А ведь все это сделано на базе полупроводниковых материалов. Вот как вы думаете, когда говорят «цифровые трансформации», сколько там цифр? А цифр всего две ― ноль и один. Больше нет. Вы не найдете ни тройки, ни пятерки, ни десятки. А почему? Потому что элементная база всех наших так называемых информационных технологий базируется на транзисторах. Это такой полупроводниковый прибор с тремя электродами, который всем управляет. Если совсем популярно объяснить ― вот приложено напряжение к двум электродам и ток либо идет, либо нет. Все зависит от того, какой потенциал на третьем электроде. Транзистор фактически просто переключает: ток есть, тока нет, он больше ничего не может. Только ноль и один. Но именно он служит электронной компонентной базой цифровой информации. Сейчас пытаются перейти на какие-то другие системы, освоить квантовые технологии, там все более сложно. Но мы все равно еще долго не уйдем от кремния и цифрового порядка.

― А уйдем когда-нибудь?

― Не думаю. Нам не всегда нужна космическая скорость ― например, для того чтобы нажимать кнопки на клавиатуре, нам достаточно тех скоростей, которые нам уже сейчас обеспечивает кремний. Сегодня информационные технологии требуют все большей частоты, большей скорости. Можно искать другие полупроводниковые материалы, например использовать арсенид галлия. У него подвижность носителей заряда много выше. Но его очень мало на Земле, где мы его возьмем? А кремния у нас очень много. Это песок, по которому мы ходим. Да, он грязный, надо учиться чистить, совершенствовать технологии. У нас на Земле этого материала много, на этом все базируется и развивается. Поэтому полупроводники очень важны. Но всегда были важны, в первую очередь, знания. Поэтому и был создан наш институт.

― Кто был его создателем?

― Создавал его А.В. Ржанов. Сейчас институт носит его имя. Анатолий Васильевич — оригинальная фигура в нашей науке. Родился в семье военных и по этой причине сменил много мест жительства. Он вырос в самые тяжелые для нашей страны 1920–1930-е гг. После окончания школы в Ленинграде поступил в знаменитый Ленинградский политехнический институт. В 1941 г. он завершает обучение, но дальнейшие планы изменила война. Он сразу же записался добровольцем, был зачислен в дивизию народного ополчения в Ленинграде, там быстро стал командиром взвода. Однако для командного состава требовалось обязательное медицинское освидетельствование, и Анатолия Васильевича отчислили из состава батальона по результатам медкомиссии: у него было выявлено отслоение сетчатки. Тем не менее он добился своего и оказался на передовой, в бригаде морской пехоты, в группе фронтовых разведчиков. Позже он стал командиром этой группы, регулярно выходил в тыл врага. В 1943 г. его тяжело ранили, и он получил белый билет. Однако после госпиталя вернулся в свою часть, находившуюся в тех метах, где шли ожесточенные бои. Офицеров не хватало, и он продолжил воевать. За те смелые и грамотные действия во время боевых действий Анатолий Васильевич получил орден Великой Отечественной войны и вновь был серьезно ранен. Но в конце концов все равно был комиссован. И когда он вернулся, решил, что надо продолжить то, чем хотел заниматься: решил поступить в аспирантуру ФИАН. Его приняли, а после ее окончания он продолжил работать над проблемой создания германиевого транзистора. В 1962 г. А.В. Ржанов получил предложение создать и возглавить институт в Золотой долине новосибирского Академгородка.

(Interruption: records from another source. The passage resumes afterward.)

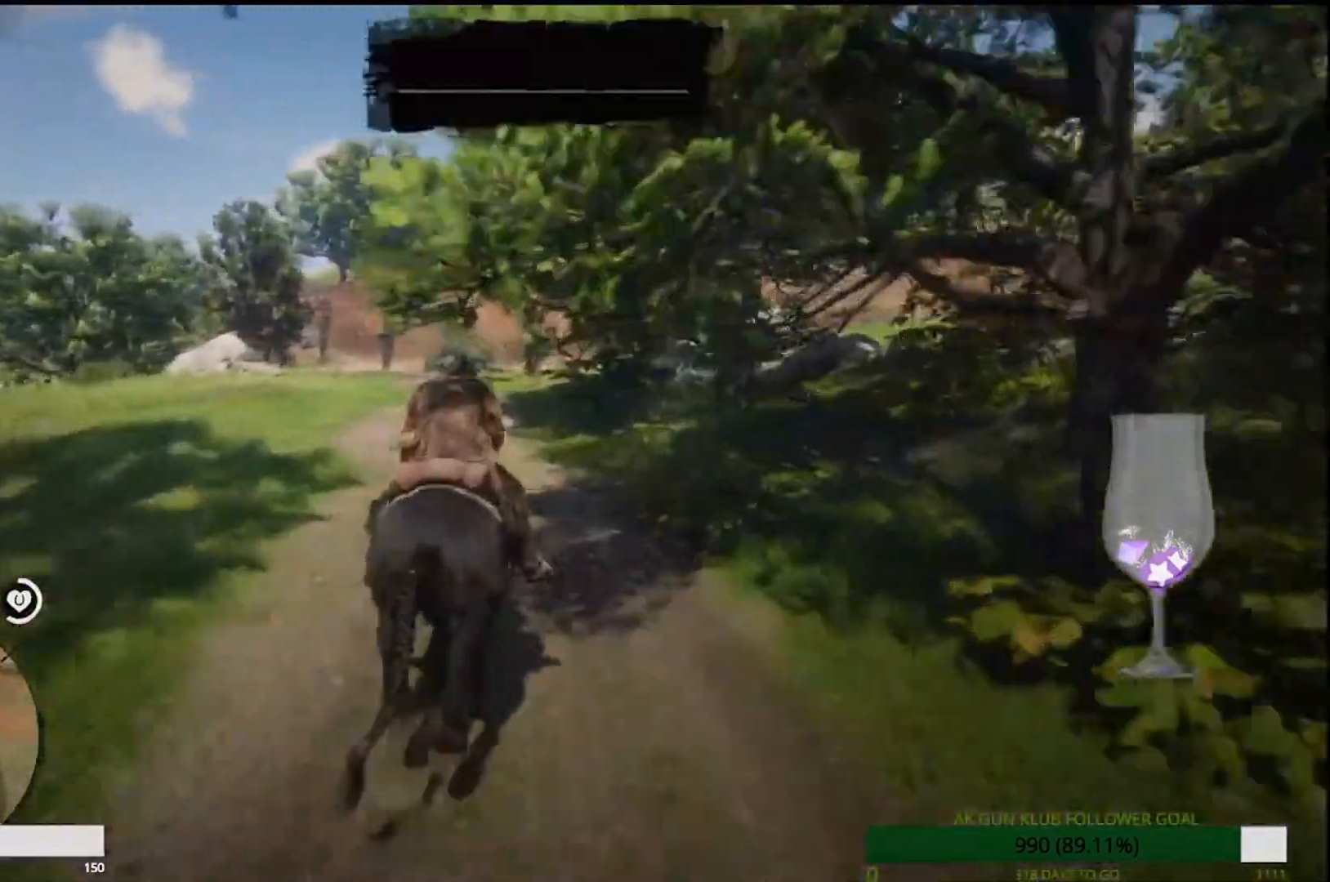
{"dt_ms": 500, "buttons": [], "left_stick": "up", "right_stick": "center"}
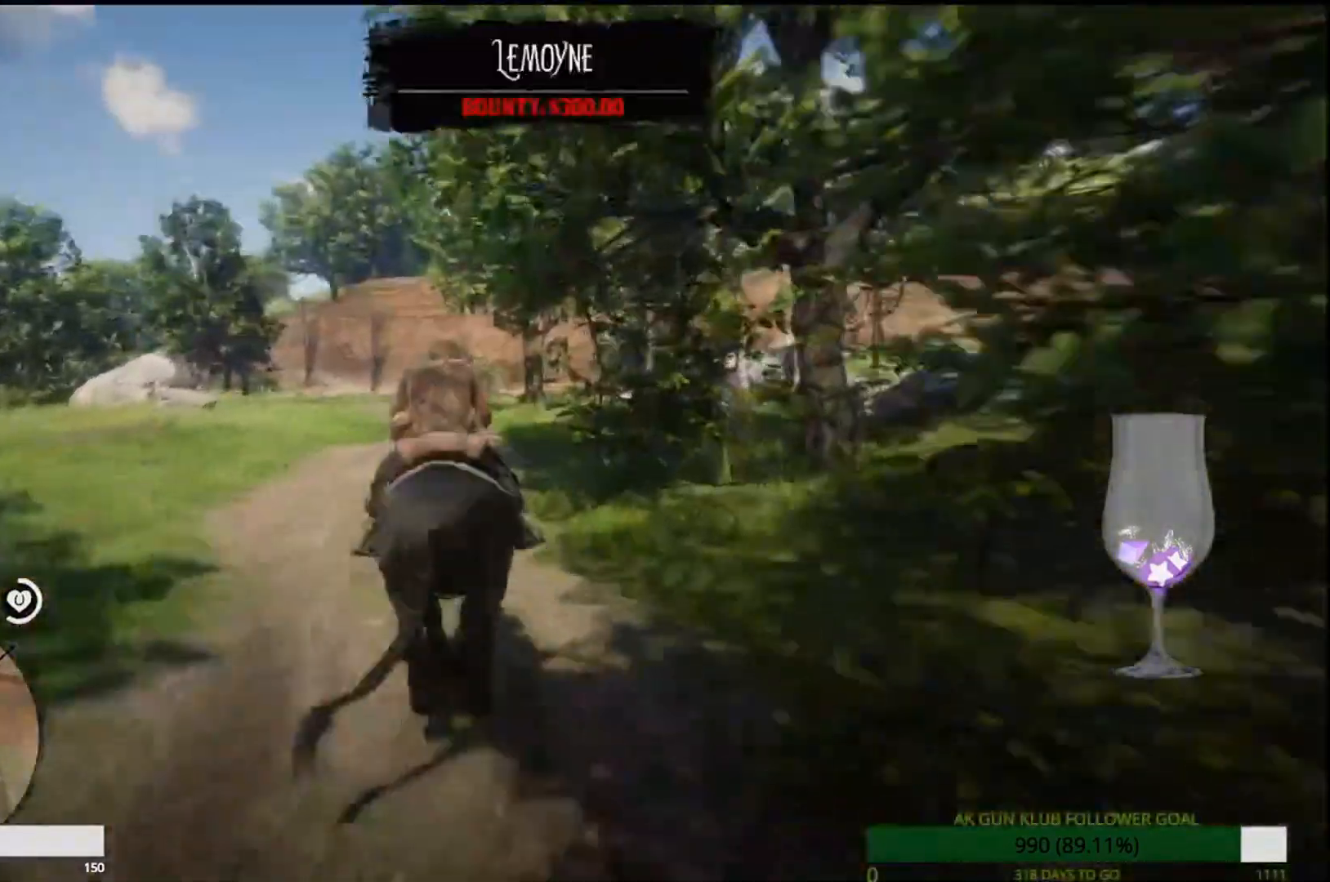
{"dt_ms": 500, "buttons": [], "left_stick": "up", "right_stick": "center"}
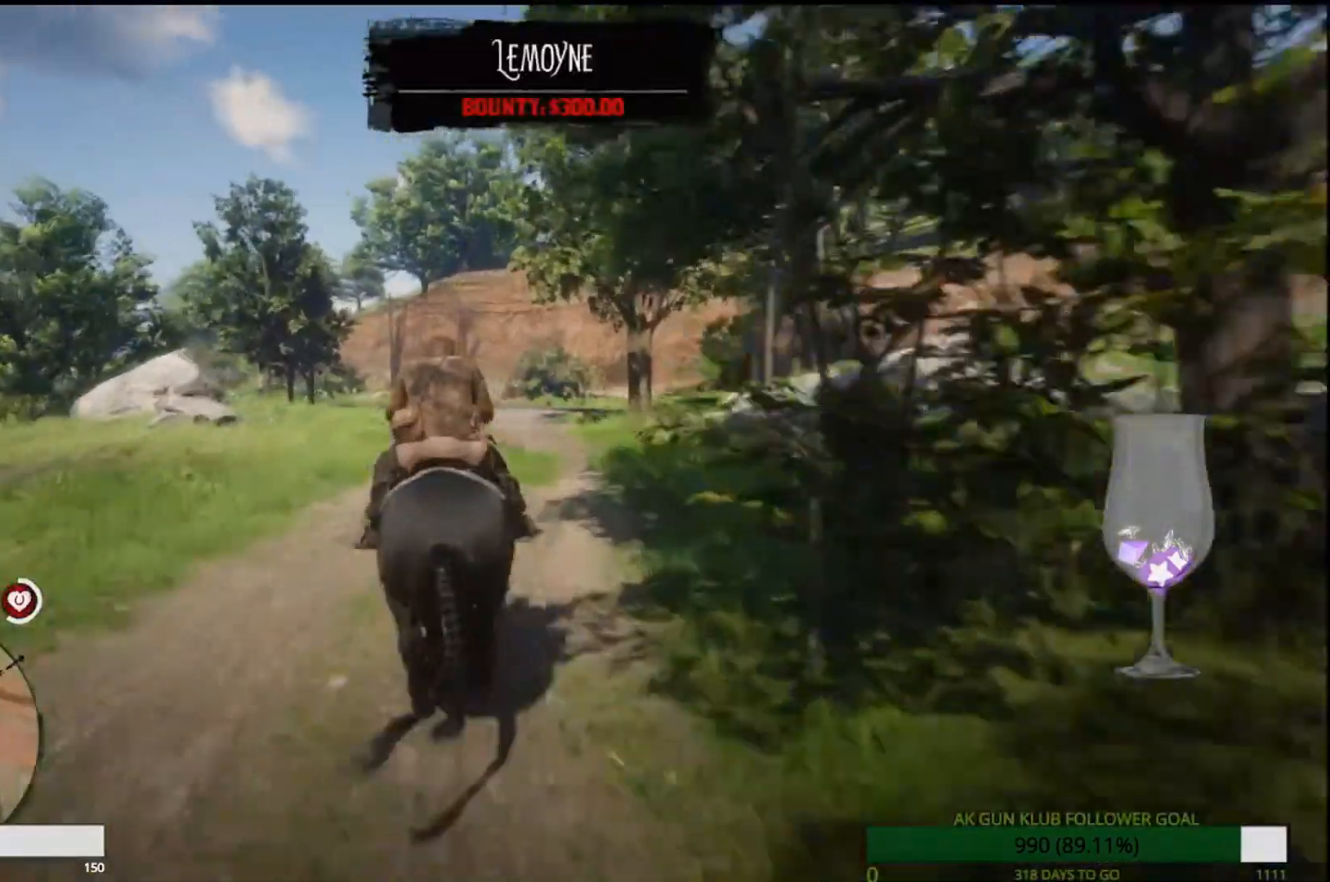
{"dt_ms": 500, "buttons": [], "left_stick": "up", "right_stick": "center", "events": [[133, "CROSS", "down"], [183, "CROSS", "up"], [383, "CROSS", "down"], [467, "CROSS", "up"]]}
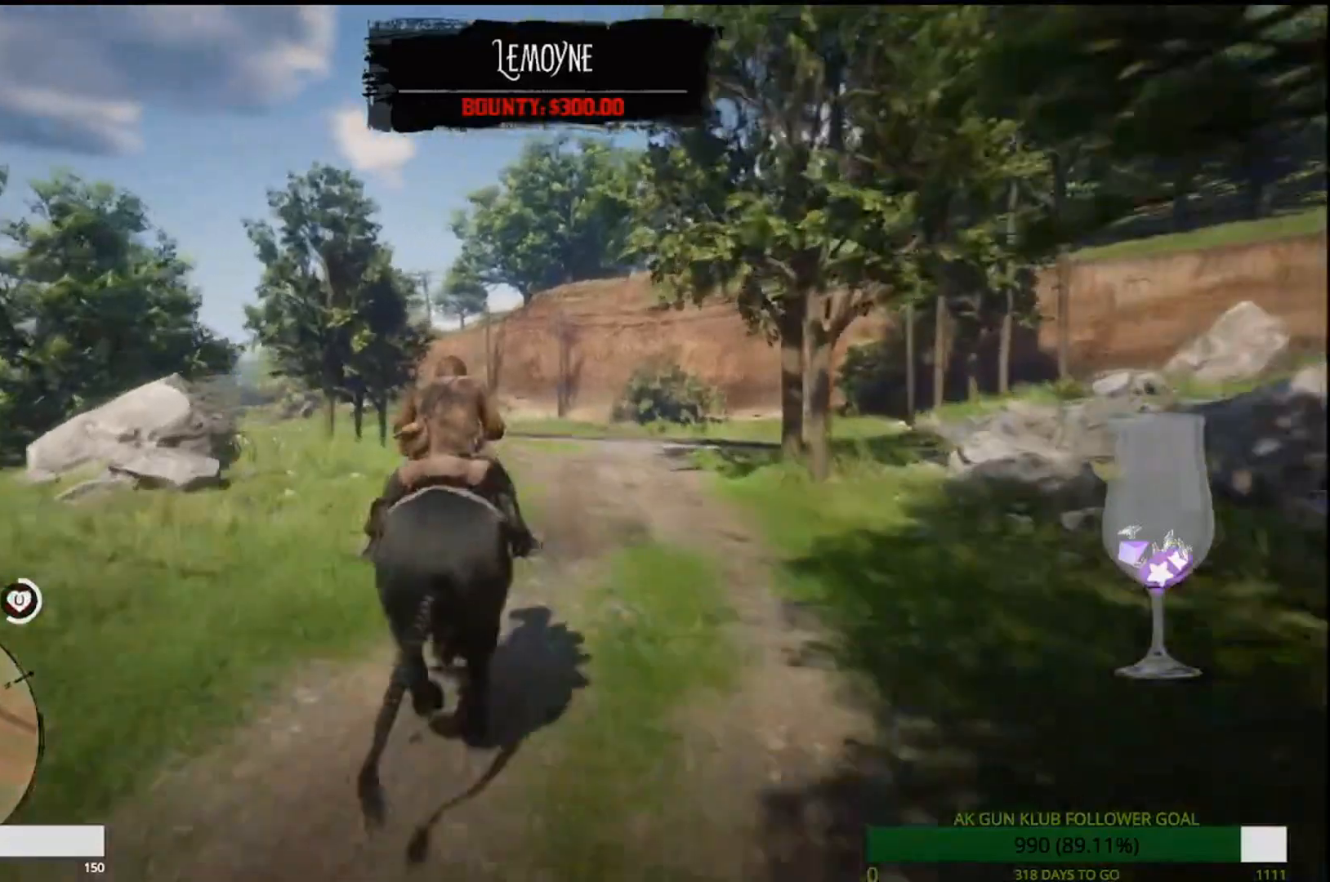
{"dt_ms": 500, "buttons": [], "left_stick": "up", "right_stick": "center", "events": [[100, "CROSS", "down"], [217, "CROSS", "up"], [333, "CROSS", "down"], [433, "CROSS", "up"]]}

Так появился наш институт. Тогда он назывался Институт физики твердого тела и полупроводниковой электроники. Еще через два года было принято решение объединить его с Институтом радиофизики и электроники и дать название — Институт физики полупроводников. Дата создания института ― 24 апреля 1964 г.

― Почему А.В. Ржанова заинтересовало именно такое научное направление?

― Еще работая в ФИАН, изучая электронные процессы на поверхности, он, в частности, обратил внимание, что атомная структура, химический состав и электронные свойства поверхности имеют очень большое значение. Значительный интерес к этой идее важности исследования поверхности застал и я, когда пришел студентом в институт 17 лет спустя после его образования. Тогда даже существовал регулярный семинар «Поверхность», посвященный проведению всесторонних физических и физико-химических исследований поверхностных процессов на полупроводниках. Анатолий Васильевич сконцентрировался на химических, атомных и электронных свойствах поверхности. И он оказался абсолютно прав, потому что дальше, по мере развития полупроводников, очень критичны стали тонкие пленки, где роль поверхности становится колоссальной. Основополагающие работы института до сих пор базируются на этом благодаря прозорливости академика А.В. Ржанова.

Затем Анатолий Васильевич, посещая Японию, подсмотрел молекулярно-лучевую эпитаксию — выращивание тонких полупроводниковых пленок в вакууме. Он инициировал появление метода у нас в институте. Возглавил эту работу Сергей Иванович Стенин, молодой, талантливый ученый, к сожалению, рано ушедший из жизни. Но он очень много сделал, создал целую научную Школу, под его руководством были развиты многочисленные полупроводниковые технологии, которые стали визитной карточкой нашего института, задали вектор развития определенных полупроводниковых направлений и на мировом уровне. Об этом говорил и нобелевский лауреат Жорес Иванович Алферов десять лет назад: хоть он и не смог по состоянию здоровья приехать на 50-летие института,  но прислал записанное видеообращение, в котором сказал очень теплые слова, высоко оценив нашу работу (https://youtu.be/8KHn5D_x_Xg?si=UFUhvINFfinsxufk&t=131 ― ссылка на видео ― Ж.И. Алферов с 2.10).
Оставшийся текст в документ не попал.